«Я буду биться, — стучит Кутя пальцем по экрану, вколачивая каждую букву, — я буду биться как последняя мразь и выгрызать право каждого на понимание, на равнозначимость личного выбора. Мы все тут думаем, что Мария Трубникова, Мартин Лютер Кинг и другие всё за нас сделали и нам не надо бороться ни за какие права и что имперодрочеры и тираны вымрут. Нет. Они воспроизводятся, как нефть, уголь, газ, пружинные матрасы и будильники, — в семьях, где нет несобственнической любви и принятия (все мы знаем такие). Насильники ссут потерять свою власть и ради этого готовы снести полмира своими ракетами. Так прошлое продолжает жрать будущее и хочет сожрать нас. Надо сопротивляться».
Двери открываются.
Стекло с разбежавшимися по пыли трещинами сгустило лучи в поток, ослепляющий как магниевая вспышка. Пронзив окна бременского кафе в четырёхэтажном магазине, недавно восстановленном из руин, солнце подожгло замершие на стойке бутылки и остановилось на ботинке господина, восседающего на стуле.

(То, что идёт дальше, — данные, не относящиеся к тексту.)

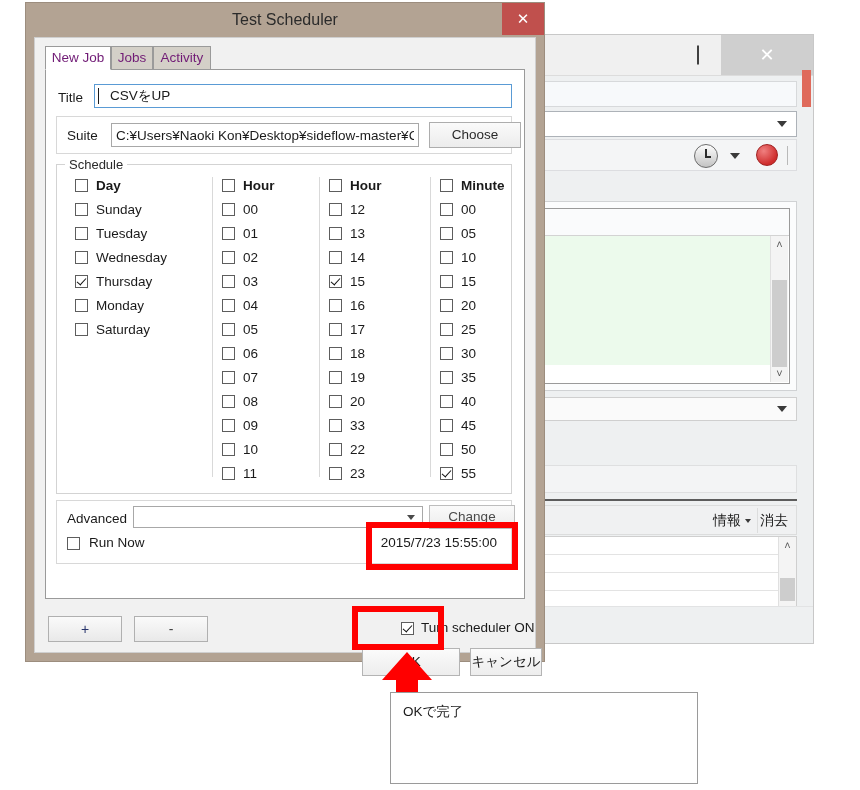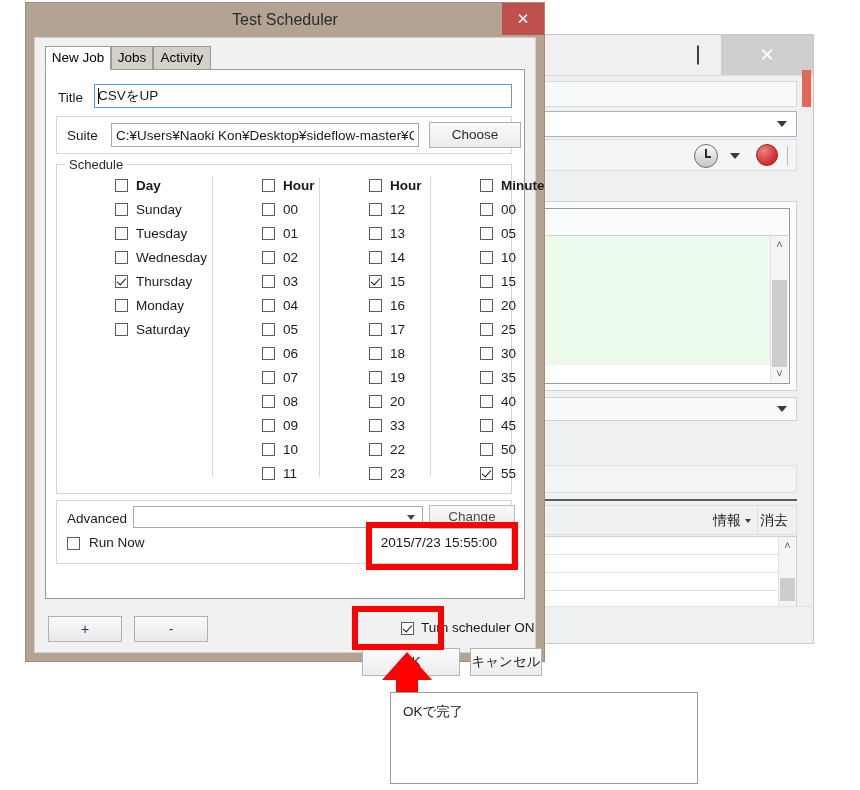--- a/index.html
+++ b/index.html
@@ -130,7 +130,7 @@
   .tab{
     position:absolute;top:0;height:24px;box-sizing:border-box;
     border:1px solid #9a9a9a;font-size:13.5px;text-align:center;line-height:22px;
-    background:#d4d0c8;color:#000000;
+    background:#d4d0c8;color:#701a75;
   }
   .tab.active{background:#ffffff;border-bottom:1px solid #ffffff;z-index:3;}
   #tab-0{left:0;width:66px;}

Невысокий этот господин с курчавыми волосами теребил пуговицу халата, похожего на докторский, и спорил с женщиной в таком же одеянии и мужчиной при шёлковом галстуке. С чуть скошенного носа господина сползали очки, сквозь которые он изучал меню, начертанное на грифельной доске. Спор прервался, и он застыл, упершись локтем в колено и схватив подбородок пальцами.
Справа от него в кресле замерла девушка с маленькими походными шахматами в кожаном футляре. Чашка чая перед ней дымилась густо, но понемногу тускнела и наконец погасла, курясь едва заметно, как предутренний костёр.
Девушка отвлеклась от позиции и разглядывала лифтёра, чей силуэт искажала стеклянная дверь. Она сидела не шевелясь, пока луч не коснулся фигур, и тогда она вздрогнула и отвела со лба прядь.
Напротив неё, у окна, возвышался человек с кавалерийской, почти что вертикальной осанкой. Его толстый блокнот выглядывал из-под газеты с передовицей «„Вердер“ сокрушил „Штутгарт“», а глаза следили за проносившейся по улице кавалькадой автомобилей так внимательно, что казалось, он стремится высмотреть за их стёклами знакомых.
Несмотря на осанку, любой заглянувший в лицо кавалериста сказал бы, что он старик. Тем отчаяннее сверкали его глаза — словно в измождённое тело вселился алчущий новой жизни демон.
Щелчок, скрежет, щелчок. Сломалась касса. Хозяин откинул крышку и принялся разматывать чековую ленту, ругаясь на конструктора и запутавшись, где начало свитка, где конец.
Воздух дрожал, как в первый день творения. Все были заняты.